Firms Continue To See Opportunities In Distress

Regardless of the improving economy, buyout firms large and small continue to see opportunities to invest in distress. Investing pros at the Buyouts New York conference last month aired a variety of strategies, from conventional operational turnarounds to distressed-debt investing and deleveraging plays.

This even as distress, by conventional measures, seems to be at an historic low. Standard & Poor’s Leveraged Commentary and Data reported in May that leveraged loan defaults hit a 38-month low in April, falling below 1 percent. Edward I. Altman, a noted expert in credit risk at New York University, predicted in February that the corporate debt default rate would be just 2.8 percent for all of 2011.

No matter.

“There is no cyclicality to stupidity,” declared Richard Maybaum, managing director at Littlejohn & Co., speaking on a distress-investing panel. The Greenwich, Conn., firm, a distress specialist, is currently raising a $500 million side fund targeting distressed-debt opportunities, on top of a $1.34 billion pool that held its final close in November that is 20 percent dedicated to such distressed-debt transactions.

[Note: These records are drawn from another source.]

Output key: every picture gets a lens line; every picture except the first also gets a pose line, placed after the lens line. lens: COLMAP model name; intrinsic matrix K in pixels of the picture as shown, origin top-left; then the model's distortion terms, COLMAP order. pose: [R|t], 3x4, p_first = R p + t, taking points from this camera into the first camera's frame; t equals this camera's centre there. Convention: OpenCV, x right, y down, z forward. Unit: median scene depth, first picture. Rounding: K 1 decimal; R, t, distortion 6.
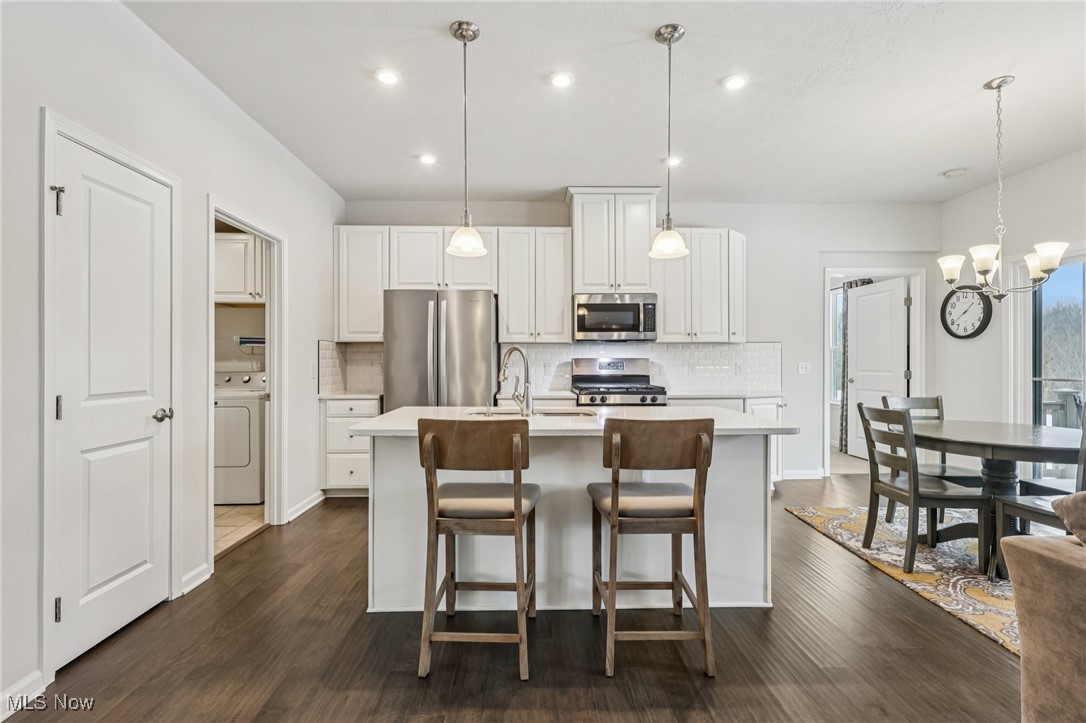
lens RADIAL K [[506.8, 0, 539.7], [0, 506.8, 360.1], [0, 0, 1]] dist [-0.001043, -0.000104]
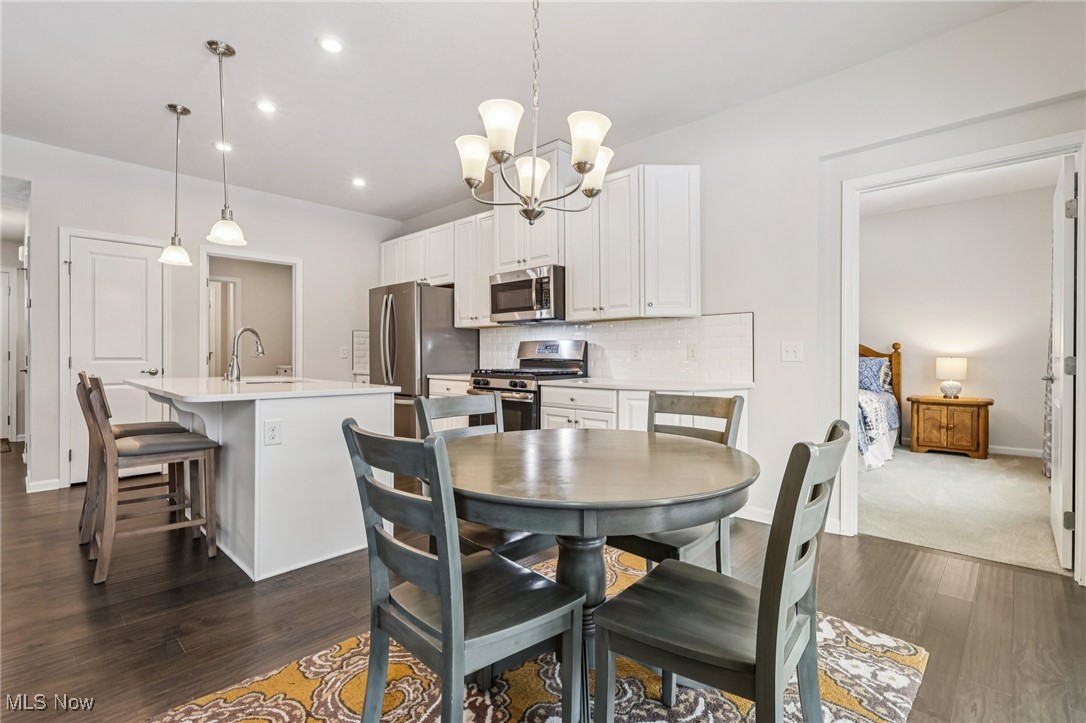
lens RADIAL K [[501.2, 0, 534.9], [0, 501.2, 357.3], [0, 0, 1]] dist [0.001101, 0.000576]
pose [[0.702626, 0.006648, -0.711528, 0.867068], [-0.002007, 0.999971, 0.007361, 0.022278], [0.711557, -0.003744, 0.702619, 0.396058]]
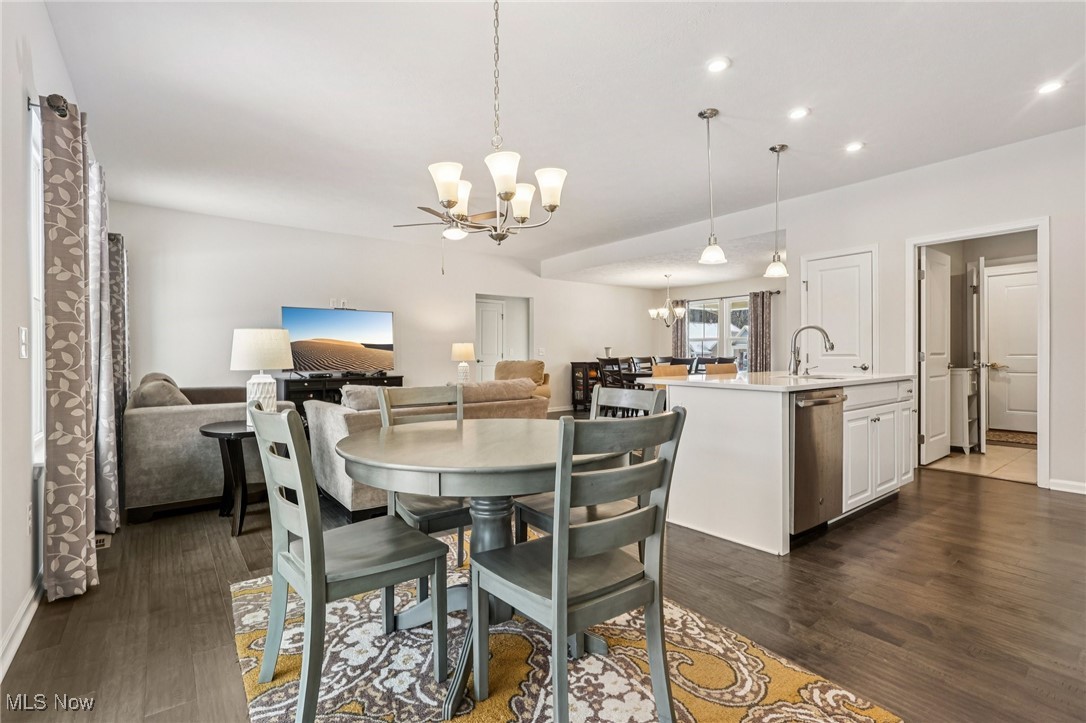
lens RADIAL K [[508.9, 0, 546.3], [0, 508.9, 358.5], [0, 0, 1]] dist [0.027372, 0.000052]
pose [[-0.790092, 0.006906, -0.612949, 0.863980], [0.004192, 0.999974, 0.005863, 0.032032], [0.612974, 0.002063, -0.790101, 1.041039]]
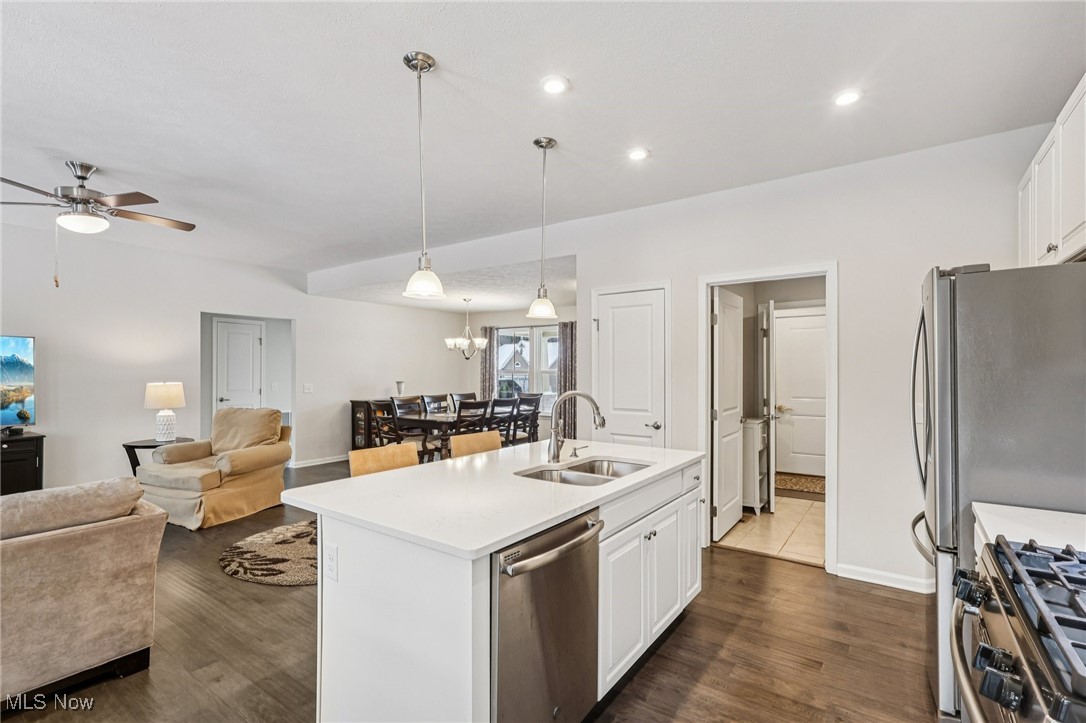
lens RADIAL K [[512.0, 0, 527.8], [0, 512.0, 373.0], [0, 0, 1]] dist [0.032353, -0.000018]
pose [[-0.602944, 0.001962, -0.797781, 0.505041], [-0.002864, 0.999985, 0.004624, -0.042332], [0.797778, 0.005073, -0.602930, 0.954293]]
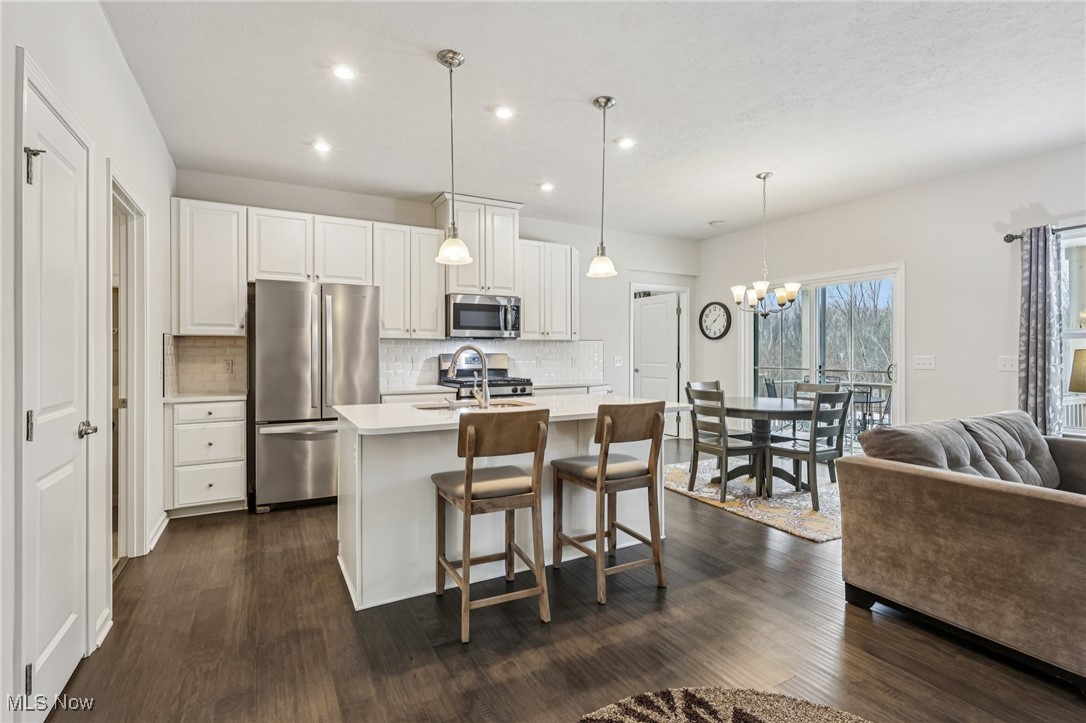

And while economic conditions look bright for large-cap companies that have access to publicly traded credit markets, it is a different story with smaller firms, where Littlejohn does extensive scouting to ferret out opportunities. “The lower middle market is still broken,” Maybaum said. “The capital markets are not there for them, so they can’t kick the can down the road. And there are a lot of cans.”

Rick Schifter, a partner at TPG Capital, said the firm invests in distressed debt as a way to ride the debt up as the company’s prospects improve, buying discounted paper when it may be 50 or 60 cents on the dollar and selling at 90. “It also sometimes put us in a position to become an equity investor in a restructuring,” he said. That is a challenging strategy in an improving market, Schifter acknowledged. TPG targets “companies that are better than the public markets give them credit for. Those are few and far between.”

Josh Harris, a managing partner at the mega-firm Apollo Management, said during a keynote interview that his firm is putting more emphasis on distress for control. “Half our capital has gone into that strategy.” In what he called “regular way private equity,” a firm buys a company and takes on debt. In distress investing, by contrast, the firm buys the debt with an eye for taking control after a default. The firm can actually reduce debt on the portfolio company that way, he said.

Others take an operational approach. David Shapiro, co-founder and managing partner of KPS Capital Partners, said its 2009 purchase of High Falls Brewing Co. was opportunistic rather than thematic. The company had a run-down brewery in Rochester, N.Y., and falling sales, but it also had the well-regarded Genesee beer brand.

Later that year the firm added the Labatt USA brand in a carveout from Anheuser-Busch InBev and has followed on with deals for brands such as Magic Hat, Pyramid and other craft beers. In the process, the firm added 300 jobs to the company, modernized the plant in Rochester and built a brewing community, Shapiro said. “We thought it was an interesting opportunity. And once we did something interesting, there was going to be a real opportunity to add on.”